Sep 5, 2019Demonstration farm introduced by Michigan AgrAbility
Michigan AgrAbility has partnered with Holland area farmer Doug Ver Hoeven in establishing a demonstration farm where farmers can see and try a variety of assistive technology tools and equipment before investing in aides that can sometimes carry a hefty price tag.
Ver Hoeven’s been farming from a wheelchair for more than 40 years as a result of a vehicle accident while in high school. An AgrAbility client and member of the organization’s farmer advisory panel, Ver Hoeven has a wealth of experience and useful information to help farmers select pre-made items or engineer custom-assistive technology tools suited for individual needs.
Through years of farming, he’s accumulated tools, ideas and methods that have helped preserve his working limbs and allowed him to operate his family farm. He also founded and operates a non-profit, Fulfilling Life Ministries, with the purpose of helping people with disabilities share his passion for the outdoors by helping them find opportunities to learn and enjoy hunting and fishing sports.

- **DATA SECTION**:
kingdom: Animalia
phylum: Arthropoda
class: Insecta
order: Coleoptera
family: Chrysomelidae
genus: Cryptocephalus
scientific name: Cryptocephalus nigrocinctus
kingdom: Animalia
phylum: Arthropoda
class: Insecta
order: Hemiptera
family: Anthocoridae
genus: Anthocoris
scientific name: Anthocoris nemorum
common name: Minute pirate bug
* * *
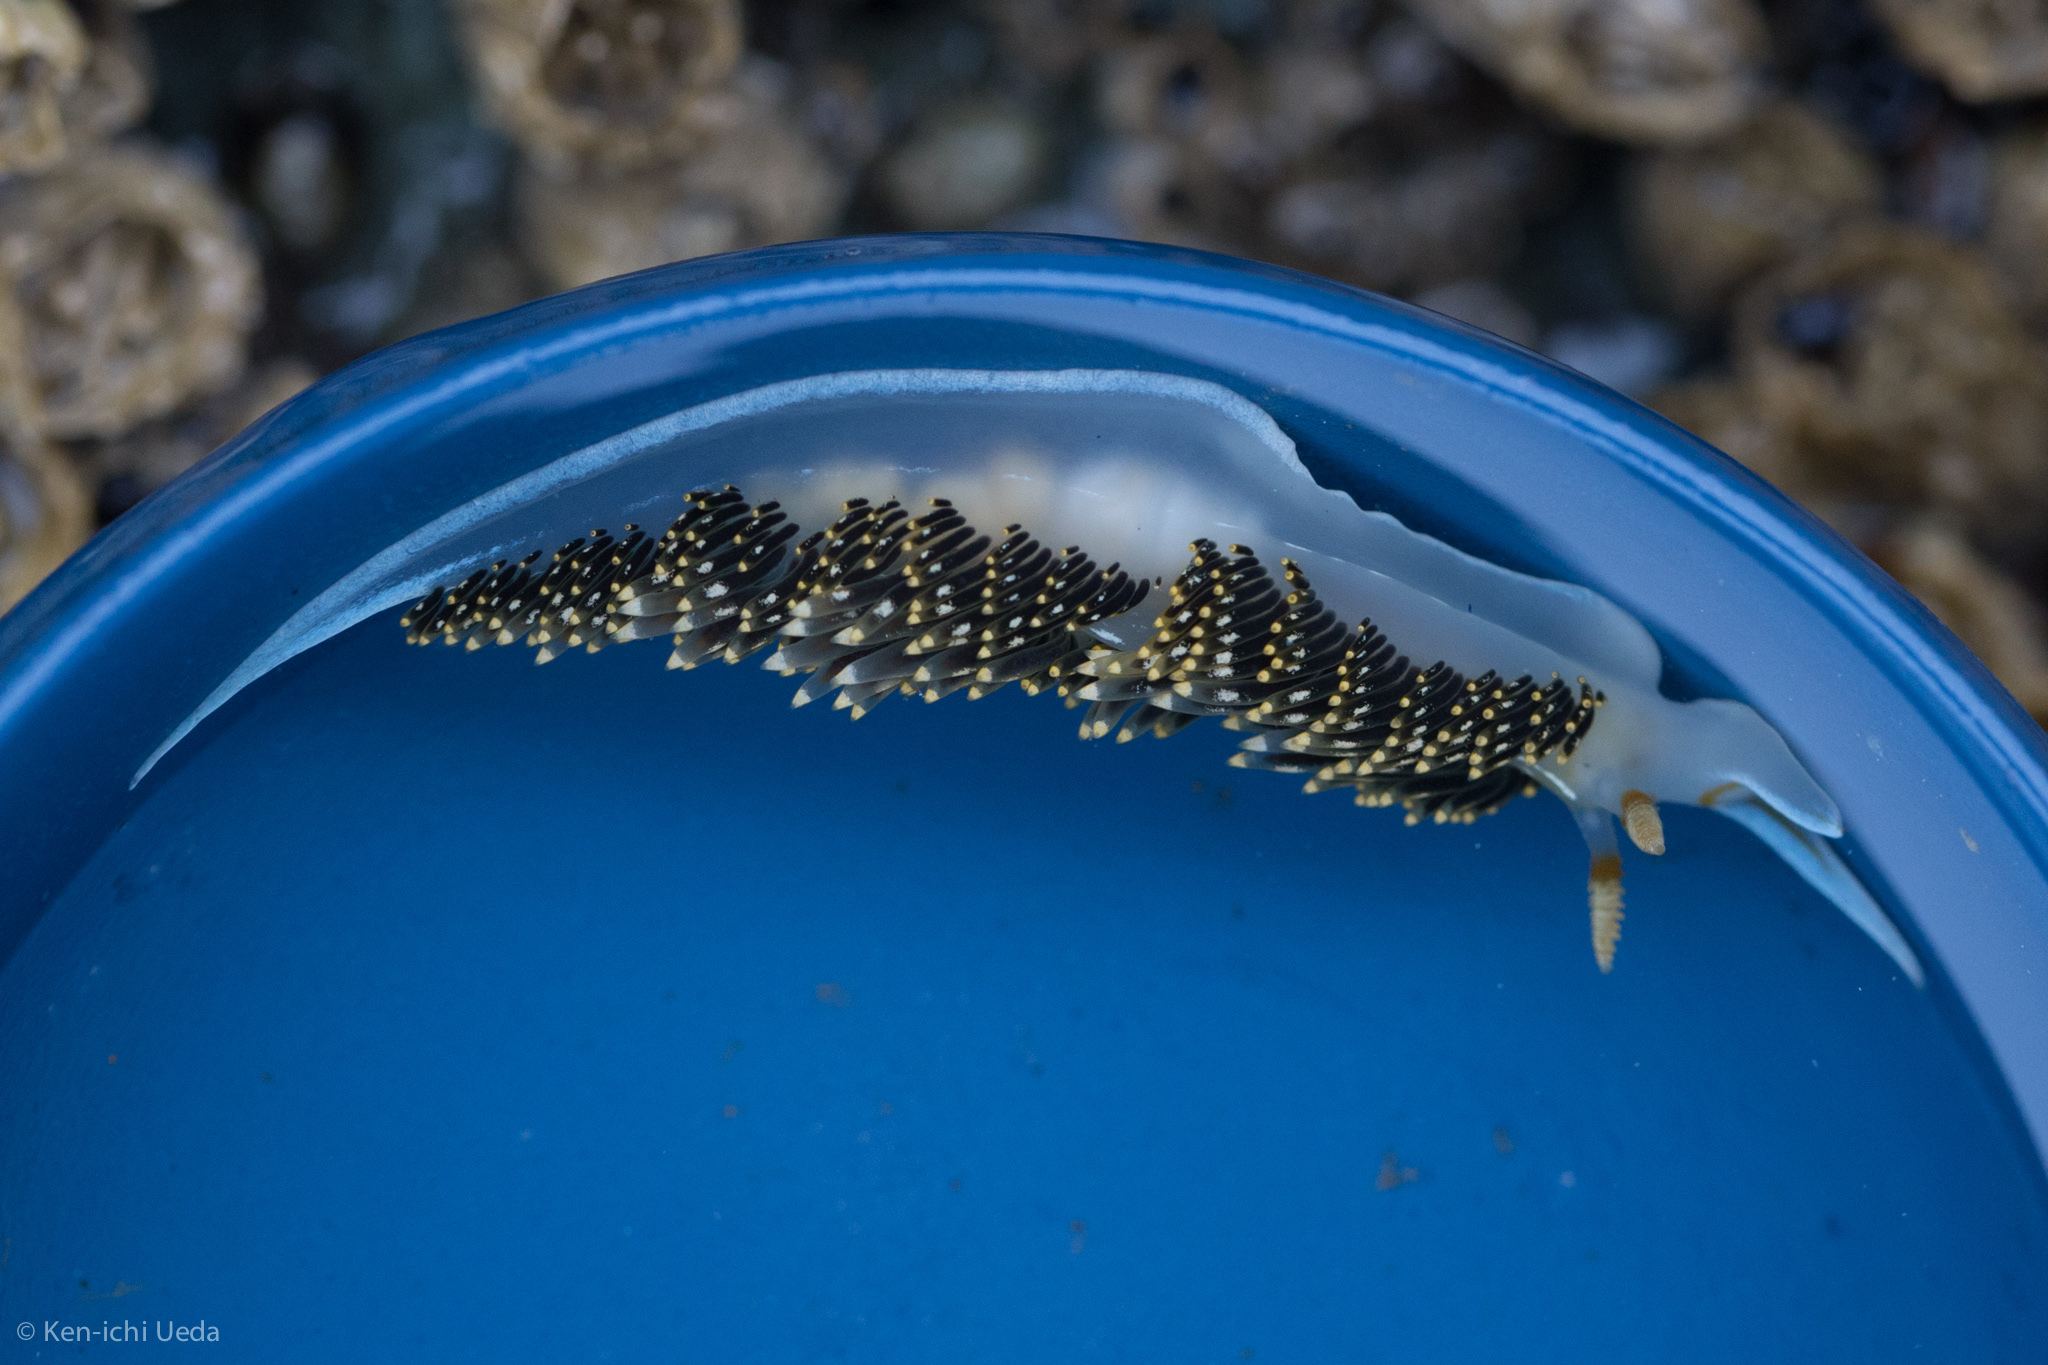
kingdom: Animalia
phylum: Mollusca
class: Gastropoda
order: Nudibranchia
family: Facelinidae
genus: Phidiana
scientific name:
---
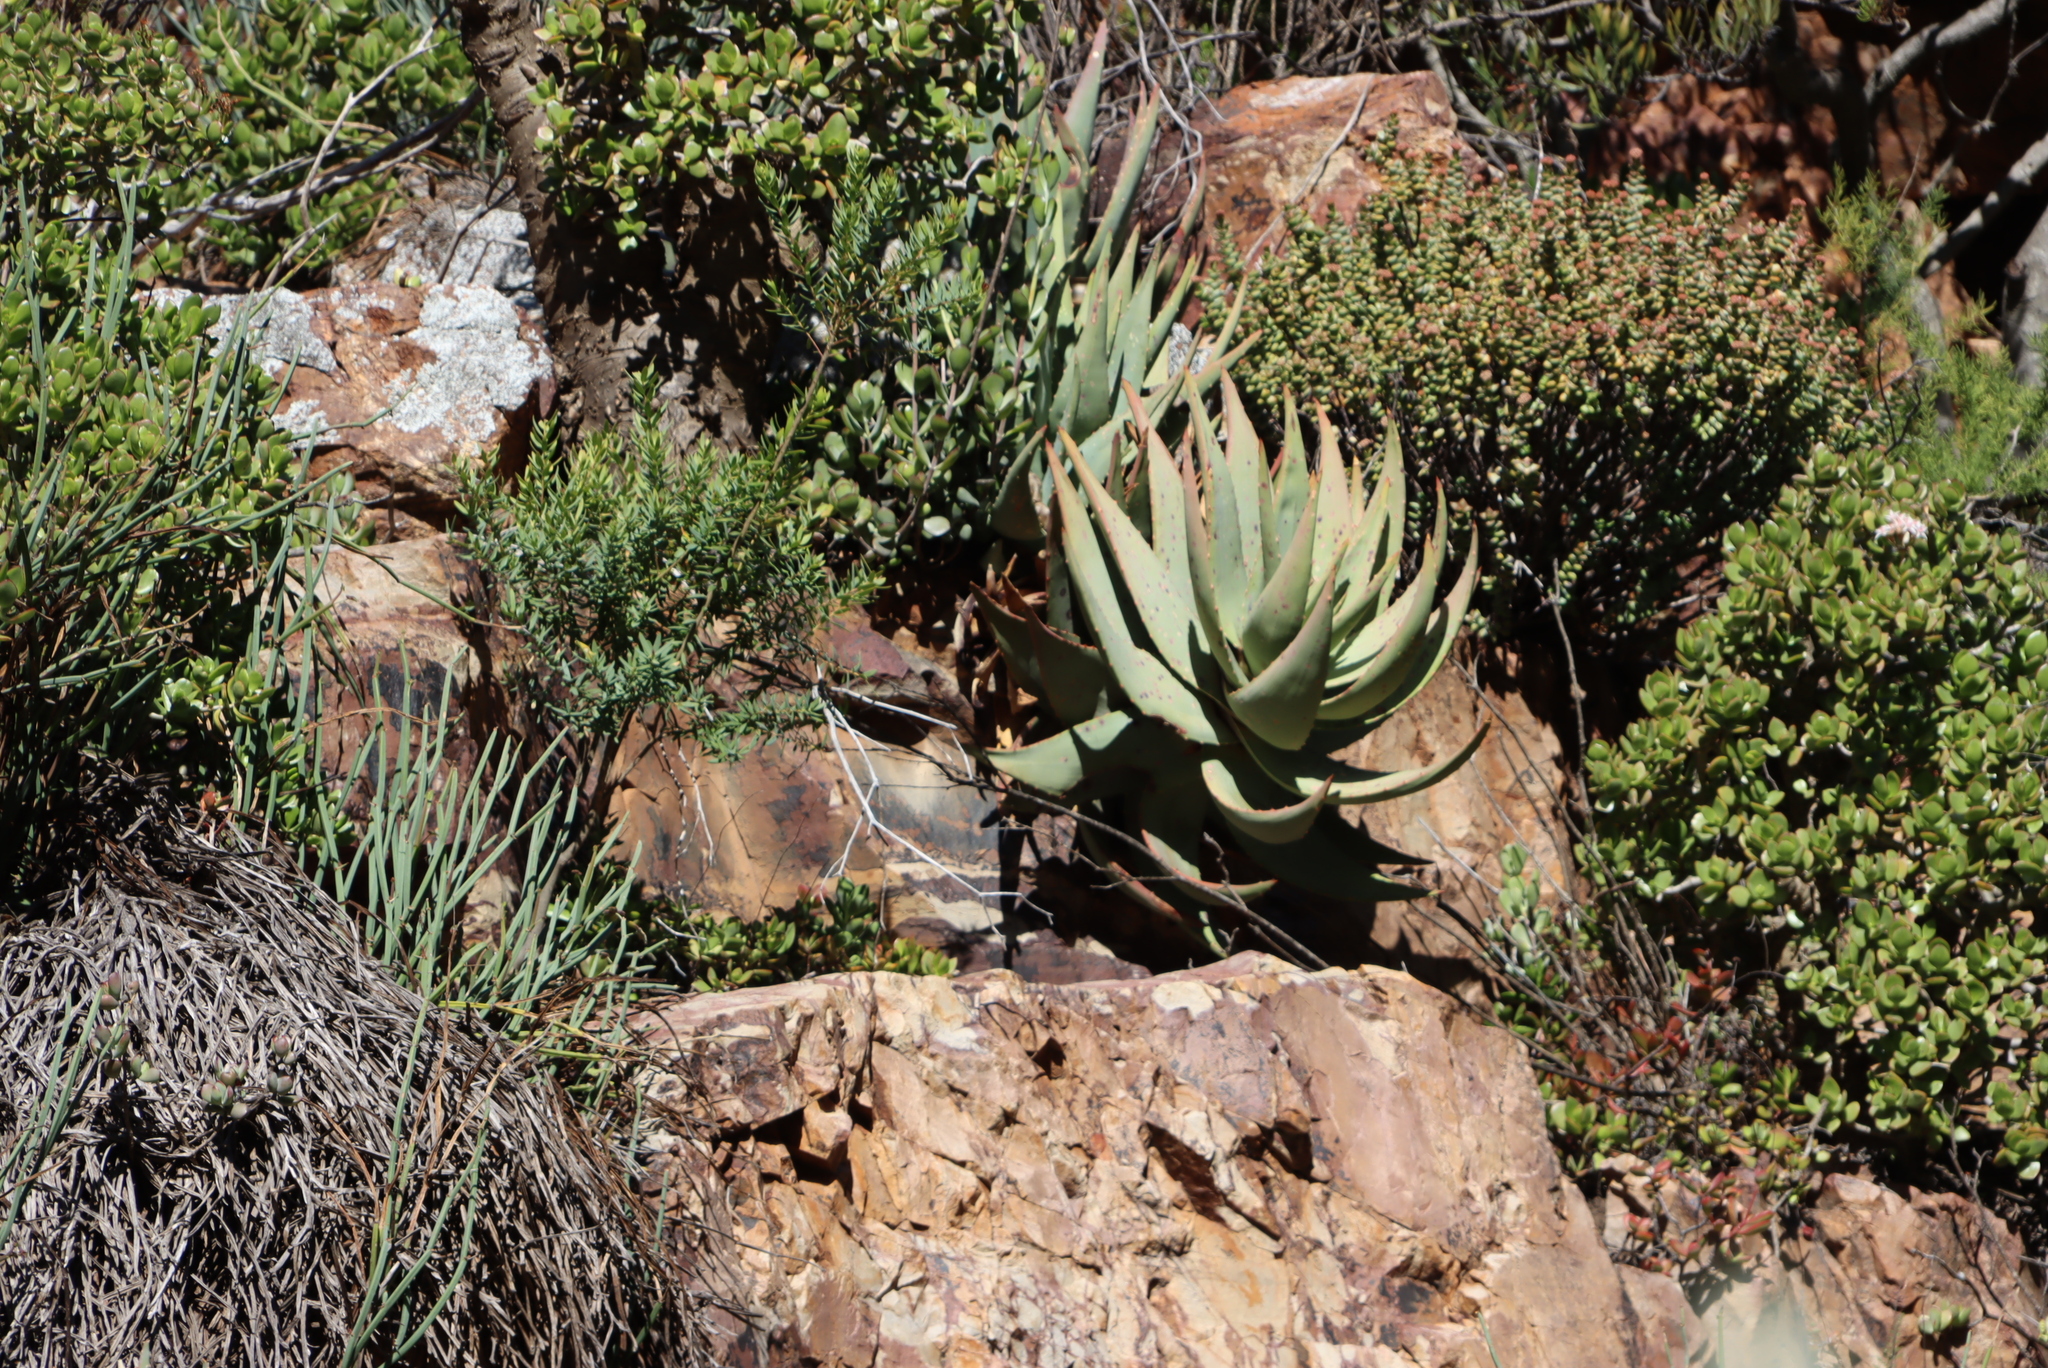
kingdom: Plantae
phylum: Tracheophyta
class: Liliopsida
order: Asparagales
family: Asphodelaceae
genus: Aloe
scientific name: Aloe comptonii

- **WORK INSTRUCTIONS**:
- A) Copy the demonstration farm article word for word, beginning at the words "Through years of" and stopping after "and fishing sports.".
- B) Please resume the article on the Michigan AgrAbility demonstration farm after its final sentence.

- **ANSWERS FOR THIS EXERCISE**:
- A)
Through years of farming, he’s accumulated tools, ideas and methods that have helped preserve his working limbs and allowed him to operate his family farm. He also founded and operates a non-profit, Fulfilling Life Ministries, with the purpose of helping people with disabilities share his passion for the outdoors by helping them find opportunities to learn and enjoy hunting and fishing sports.

- B)
“The demonstration farm has been a dream for many years, and something that is really needed in the farming community,” said Ned Stoller, assistive technology professional and Michigan AgrAbility agricultural engineer. “It gives farmers the opportunity to ‘try it before you buy it’ and gives them a chance to gain ideas by seeing what accommodations another farmer has built.”
Included in the demonstration items are lifts, ramps, outdoor mobility vehicles, hitch attachments, and simple overhead-door-handling equipment. Smaller items such as pruners, anti-vibration gloves and easy attachments for hydraulic hoses are just a few of the items incorporated into the project.
The farm is open for individuals or groups by appointment only. To schedule one, contact Michigan AgrAbility at 800-956-4106.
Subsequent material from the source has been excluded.